The Adaptation of Western and Chinese Categories to the Description of Manchu
MariarosariaGianninoto
Université Paul Valéry, Montpellier
Summary
Frequent contacts between European countries and China during the Qing period kindled interest in the languages
spoken in the Qing empire and led to the publication of numerous Western books on Chinese varieties but also on the Manchu
language. To describe the features of these distant languages, most of these works adapted Western linguistic categories and
terminologies. This was the case of the earliest Western grammar of Manchu, Verbiest’s Elementa linguae
tartaricae (1682). However, some Western works progressively integrated elements of the Chinese linguistic tradition.
For instance, the grammars of Kaulen (1856) and Harlez (1884) refer to the Chinese categories “full words” (content words) and “empty words” (function words). Other
Western works translated or drew on Chinese-Manchu bilingual primers, which in turn adapted the methodology and categories of
Chinese philology to the description of Manchu, such as in the textbooks by Shěn (1682)
and Wǔ-gé (1730). Their western translations (Domenge n.d.; Wylie 1855; Hoffman 1883) resulted in interesting examples of
circulation of linguistic knowledge and amalgamation of descriptive categories.
Now an endangered East Asian Tungusic language, Manchu was for almost three centuries
the official dynastic language of the Chinese empire (Norman & Wadley 2017: 666).
During the Qing dynasty (1644–1911), established by Manchu rulers, Manchu language “was the fundamental medium of communication within
the imperial family, and within the court it was used for worship, ideological expression, address to the bannermen and nobility”
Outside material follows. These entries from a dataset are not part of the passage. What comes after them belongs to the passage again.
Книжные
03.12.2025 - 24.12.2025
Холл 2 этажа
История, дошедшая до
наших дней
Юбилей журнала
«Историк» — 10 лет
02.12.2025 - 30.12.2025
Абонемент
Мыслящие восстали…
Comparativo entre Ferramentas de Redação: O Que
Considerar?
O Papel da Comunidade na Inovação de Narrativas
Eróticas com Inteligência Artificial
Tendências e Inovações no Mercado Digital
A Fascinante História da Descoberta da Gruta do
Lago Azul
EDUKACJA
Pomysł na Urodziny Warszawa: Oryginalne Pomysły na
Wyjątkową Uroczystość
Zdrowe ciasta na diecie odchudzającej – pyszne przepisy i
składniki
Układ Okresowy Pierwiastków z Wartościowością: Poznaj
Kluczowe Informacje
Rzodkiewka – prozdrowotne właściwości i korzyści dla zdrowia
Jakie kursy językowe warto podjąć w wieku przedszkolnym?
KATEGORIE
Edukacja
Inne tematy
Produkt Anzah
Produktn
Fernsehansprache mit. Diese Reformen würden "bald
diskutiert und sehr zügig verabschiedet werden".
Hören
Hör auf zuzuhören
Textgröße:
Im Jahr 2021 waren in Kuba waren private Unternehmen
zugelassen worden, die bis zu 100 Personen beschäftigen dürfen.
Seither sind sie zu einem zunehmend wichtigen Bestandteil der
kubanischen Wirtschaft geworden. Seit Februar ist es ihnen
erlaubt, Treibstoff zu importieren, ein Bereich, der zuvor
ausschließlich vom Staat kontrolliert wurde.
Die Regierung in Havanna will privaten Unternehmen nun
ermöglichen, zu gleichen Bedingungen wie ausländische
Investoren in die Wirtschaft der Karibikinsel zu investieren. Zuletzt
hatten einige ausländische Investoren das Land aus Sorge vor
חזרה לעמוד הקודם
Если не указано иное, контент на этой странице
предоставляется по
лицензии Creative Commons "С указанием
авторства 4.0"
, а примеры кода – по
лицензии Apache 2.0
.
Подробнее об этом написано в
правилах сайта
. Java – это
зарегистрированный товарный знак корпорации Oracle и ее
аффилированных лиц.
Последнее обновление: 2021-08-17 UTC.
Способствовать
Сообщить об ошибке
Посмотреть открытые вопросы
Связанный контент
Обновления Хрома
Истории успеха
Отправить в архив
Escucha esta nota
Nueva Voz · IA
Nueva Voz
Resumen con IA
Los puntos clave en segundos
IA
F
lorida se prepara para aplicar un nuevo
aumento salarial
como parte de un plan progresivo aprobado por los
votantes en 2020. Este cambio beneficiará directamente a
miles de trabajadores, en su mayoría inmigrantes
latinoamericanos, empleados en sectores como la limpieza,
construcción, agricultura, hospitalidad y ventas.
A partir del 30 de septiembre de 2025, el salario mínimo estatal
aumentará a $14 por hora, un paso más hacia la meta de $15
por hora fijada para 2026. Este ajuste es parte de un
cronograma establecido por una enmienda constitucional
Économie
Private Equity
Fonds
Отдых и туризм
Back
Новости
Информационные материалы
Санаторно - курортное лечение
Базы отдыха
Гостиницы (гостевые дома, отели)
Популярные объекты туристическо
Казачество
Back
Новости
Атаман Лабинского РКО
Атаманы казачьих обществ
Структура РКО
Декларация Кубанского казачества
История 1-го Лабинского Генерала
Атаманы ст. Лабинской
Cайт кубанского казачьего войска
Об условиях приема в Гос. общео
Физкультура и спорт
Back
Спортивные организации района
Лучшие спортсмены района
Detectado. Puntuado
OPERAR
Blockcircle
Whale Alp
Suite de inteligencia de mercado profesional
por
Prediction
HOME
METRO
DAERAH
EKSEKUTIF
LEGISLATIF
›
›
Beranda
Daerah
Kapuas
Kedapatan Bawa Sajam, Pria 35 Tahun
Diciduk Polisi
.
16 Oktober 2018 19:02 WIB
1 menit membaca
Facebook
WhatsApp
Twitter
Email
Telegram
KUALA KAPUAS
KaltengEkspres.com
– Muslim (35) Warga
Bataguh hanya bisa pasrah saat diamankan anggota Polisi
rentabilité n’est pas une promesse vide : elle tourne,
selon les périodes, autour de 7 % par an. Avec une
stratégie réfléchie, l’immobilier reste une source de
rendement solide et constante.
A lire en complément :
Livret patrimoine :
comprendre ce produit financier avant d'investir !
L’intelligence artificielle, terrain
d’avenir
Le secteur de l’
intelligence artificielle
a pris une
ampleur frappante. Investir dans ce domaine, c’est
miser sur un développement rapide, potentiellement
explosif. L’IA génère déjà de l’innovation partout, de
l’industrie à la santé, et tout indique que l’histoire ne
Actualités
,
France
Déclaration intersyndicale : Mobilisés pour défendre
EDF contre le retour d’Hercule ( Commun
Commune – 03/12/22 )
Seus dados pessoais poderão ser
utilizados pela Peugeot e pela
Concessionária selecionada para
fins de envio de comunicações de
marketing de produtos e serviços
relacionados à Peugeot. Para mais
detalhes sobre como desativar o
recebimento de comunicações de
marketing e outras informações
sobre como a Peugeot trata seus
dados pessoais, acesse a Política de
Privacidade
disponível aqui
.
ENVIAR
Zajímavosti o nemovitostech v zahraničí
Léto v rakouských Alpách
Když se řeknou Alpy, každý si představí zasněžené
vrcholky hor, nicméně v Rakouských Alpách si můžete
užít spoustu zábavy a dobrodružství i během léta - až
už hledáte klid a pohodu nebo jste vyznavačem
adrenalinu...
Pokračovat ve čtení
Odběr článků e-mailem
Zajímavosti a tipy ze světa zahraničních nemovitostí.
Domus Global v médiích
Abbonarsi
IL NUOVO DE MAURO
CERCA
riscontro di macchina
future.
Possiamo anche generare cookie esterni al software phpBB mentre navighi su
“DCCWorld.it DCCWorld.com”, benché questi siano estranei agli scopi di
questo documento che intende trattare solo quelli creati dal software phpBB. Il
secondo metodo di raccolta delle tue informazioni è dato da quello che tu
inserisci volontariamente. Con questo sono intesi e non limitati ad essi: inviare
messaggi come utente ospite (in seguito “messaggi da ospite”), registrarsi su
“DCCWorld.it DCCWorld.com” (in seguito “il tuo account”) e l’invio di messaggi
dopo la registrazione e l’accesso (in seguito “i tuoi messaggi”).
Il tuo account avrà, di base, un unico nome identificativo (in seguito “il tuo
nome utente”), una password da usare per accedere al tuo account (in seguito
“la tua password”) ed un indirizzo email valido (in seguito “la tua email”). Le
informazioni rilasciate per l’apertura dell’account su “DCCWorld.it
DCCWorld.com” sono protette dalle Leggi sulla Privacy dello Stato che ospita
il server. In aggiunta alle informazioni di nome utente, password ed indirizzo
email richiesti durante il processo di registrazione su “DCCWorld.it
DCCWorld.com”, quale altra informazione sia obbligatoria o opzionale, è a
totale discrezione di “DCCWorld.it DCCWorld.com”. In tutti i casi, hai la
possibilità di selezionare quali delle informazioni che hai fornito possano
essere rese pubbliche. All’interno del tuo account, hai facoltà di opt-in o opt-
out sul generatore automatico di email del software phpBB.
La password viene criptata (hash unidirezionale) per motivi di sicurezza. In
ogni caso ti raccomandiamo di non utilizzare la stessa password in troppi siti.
(Crossley & Rawski 1993: 63). Written Manchu continued to be used as the official
language throughout the Qing Dynasty, but “Manchu never supplanted literary Chinese in the state or in society at large” (Söderblom Saarela 2020: 43) and spoken Manchu declined since the second half of 17th century
(Beffa & Even 2011). Manchu was learnt by Chinese individuals who worked as
interpreters and mediators, but also by Manchu who “had lost their mother tongue […] and spoke Chinese as their native language”
(Takekoshi 2019: 41). Numerous bilingual Manchu-Chinese primers were written,
responding to the need of learning Manchu and Chinese in the multilingual context of the Chinese empire (Takekoshi 2014, 2015, 2019).